The time: the future
The scene: the Wastelands.
Two vagrants huddle round a slowly dying fire. There’s a super-highway in the far distance, sleek cars heading to an even-sleeker city.
Tom: Is that all we’ve got?
Dave: (holding up a rat) All we caught in the trap
Tom: Guess that’s it then
(Tom drives a skewer through the rat. He holds it over the fire. But the fire will go out long before the rat cooks properly…)
Dave: My anniversary today. Three years.
Tom: Yeah? Must be closer to four for me
Dave: What did you do?
Tom: Sent some food back in a restaurant. Chicken wasn’t cooked. But they still gave me one star. Took my rating down below four. You?
Dave: TAB Conference. Too many beers. Threw up in an Uber. Letter arrived two days later. Can still see the words…
Tom: Me too. ‘Your behaviour has fallen below the rating required to continue in society. You have a week to put your affairs in order…
Tom and Dave together: …You will be escorted to the city gates.’
If you have never used Uber, it’s simple. You download the app, and use it to call a cab (more correctly, a private hire vehicle). The app tells you the name of your driver, the type of car he is driving, the registration number and when it will arrive. A map shows you exactly where your cab is.
As many of you know, we had a family holiday in California this summer – a state that is about as far from the Wastelands as it is possible to get. But it is the state where Uber was founded less than ten years ago – and where Uber leads, society may one day follow…
You don’t pay the driver – Uber drivers do not accept cash – and the money is taken direct from your bank account. And then, when the ride is finished, you rate the driver and – crucially – the driver rates you as a passenger.
Phew. I’m rated at 5 stars by Uber and yes, I do what I can to protect that rating. As more than one driver said to us in California, “If someone’s rated below 4.5 most of the guys I know won’t pick them up.”
It used to be said that ‘the customer is always right.’ Well, as businesses start to rate their customers that old maxim is disappearing out of the window.
I am giving no secrets away when I say we do that at TAB. We want the product we deliver to be the best it possibly can be – and it is a product that depends on mutual trust and co-operation. It also depends on a mutual contribution: if someone consistently fails to prepare for meetings, then they lessen the value and experience of the meetings for the other participants.
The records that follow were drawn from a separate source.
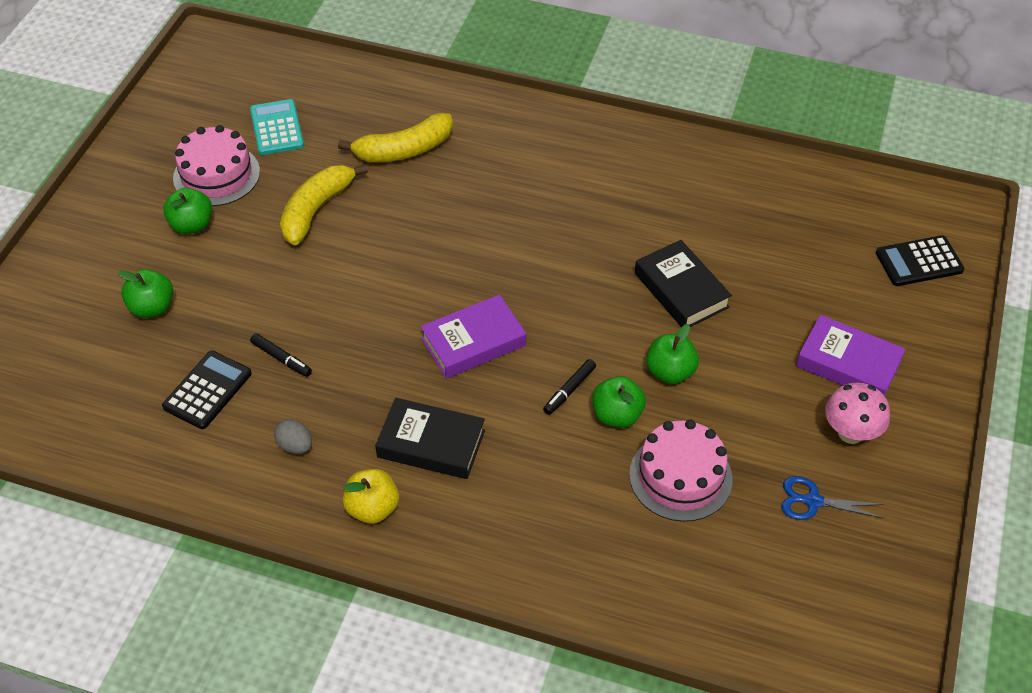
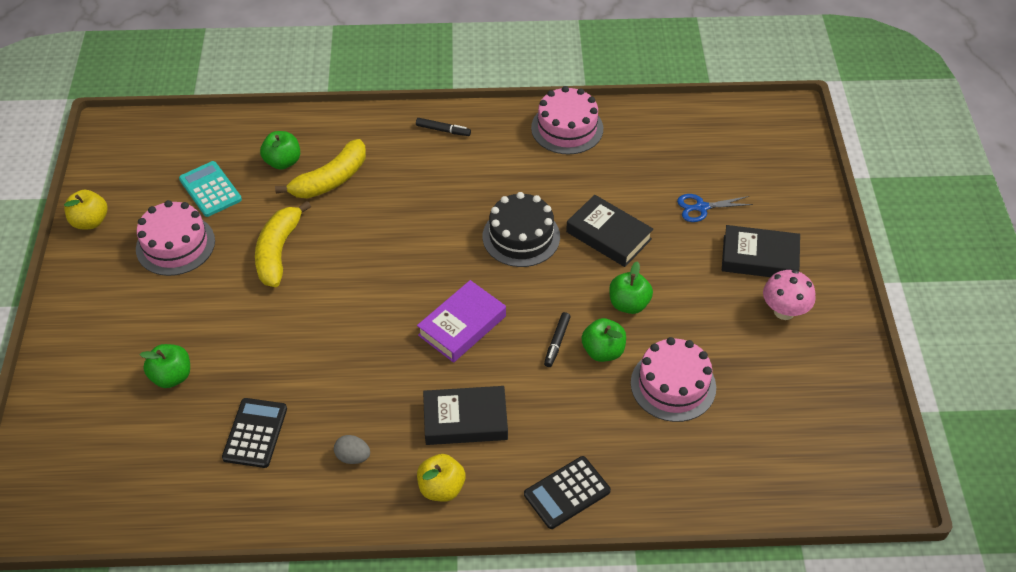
camera: 20 degrees left, 0 degrees up
(145, 129) = (90, 221): none -> yellow apple
(192, 225) = (174, 295): green apple -> green apple (283, 162)
(281, 359) = (307, 387): black marker -> black marker (443, 130)
(581, 264) = (521, 236): none -> black cake
(687, 161) = (567, 128): none -> pink cake
(812, 501) = (779, 373): blue scissors -> blue scissors (701, 207)
(848, 363) = (759, 257): purple book -> black book
(919, 261) = (777, 162): black calculator -> black calculator (567, 492)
If the 7thmember of a TAB board is not preparing properly, we owe it to the other six members of that board to take some action – and we do.
What we don’t have, of course, is an app that rates TAB members. I can just hear our Uber driver, ‘If a couple of Board members are rated below 4.5 most of the guys I know won’t join that Board…’
But I believe that where Uber leads other businesses willfollow: that the idea of businesses rating customers will become commonplace.
As my boys get older, I become increasingly fascinated by the developments that will shape their future. They will shop almost exclusively online: they will use Uber – and I think they will be entirely comfortable with the idea of rating a service and being rated as a consumer.
At this stage in a post I usually have a sentence along the lines of ‘so what lessons can we draw for our businesses?’ For once, I’m not sure: maybe it’s a topic for a few boards to consider…
But I am absolutely certain that ‘ratings’ will play an ever increasing role in all our futures. We may be a few years away from Tom and Dave being consigned to the Wastelands, but the penalties of a ‘low social rating’ may be closer than you think.
And before you say it is a big leap from getting a low rating on Uber to being thrown out of society: that I’m painting a dystopian vision of the future that is never going to happen – or that I’ve written this on a Friday night after one Shiraz too many – consider this.
China has already introduced a social rating system, and people are already being penalised. People’s routine behaviour is being rated and scored and the data is being accumulated and used.
A high score can lead to perks – lower energy bills, a better rate of interest on your savings – while a low score can see penalties imposed. Your children might not qualify for certain schools, or you might be denied rail or air travel within the country.
That, I think, is sinister and Orwellian in equal measure: but once the tech exists, it is almost always used. So you, and your business, need to be aware of the developments.
Uber came along and ‘disrupted’ the taxi business – and I, for one, am delighted that it did. Similarly Amazon has ‘disrupted’ our high streets. But link Amazon’s tracking with Uber’s popularisation of ratings and there are implications for all our futures.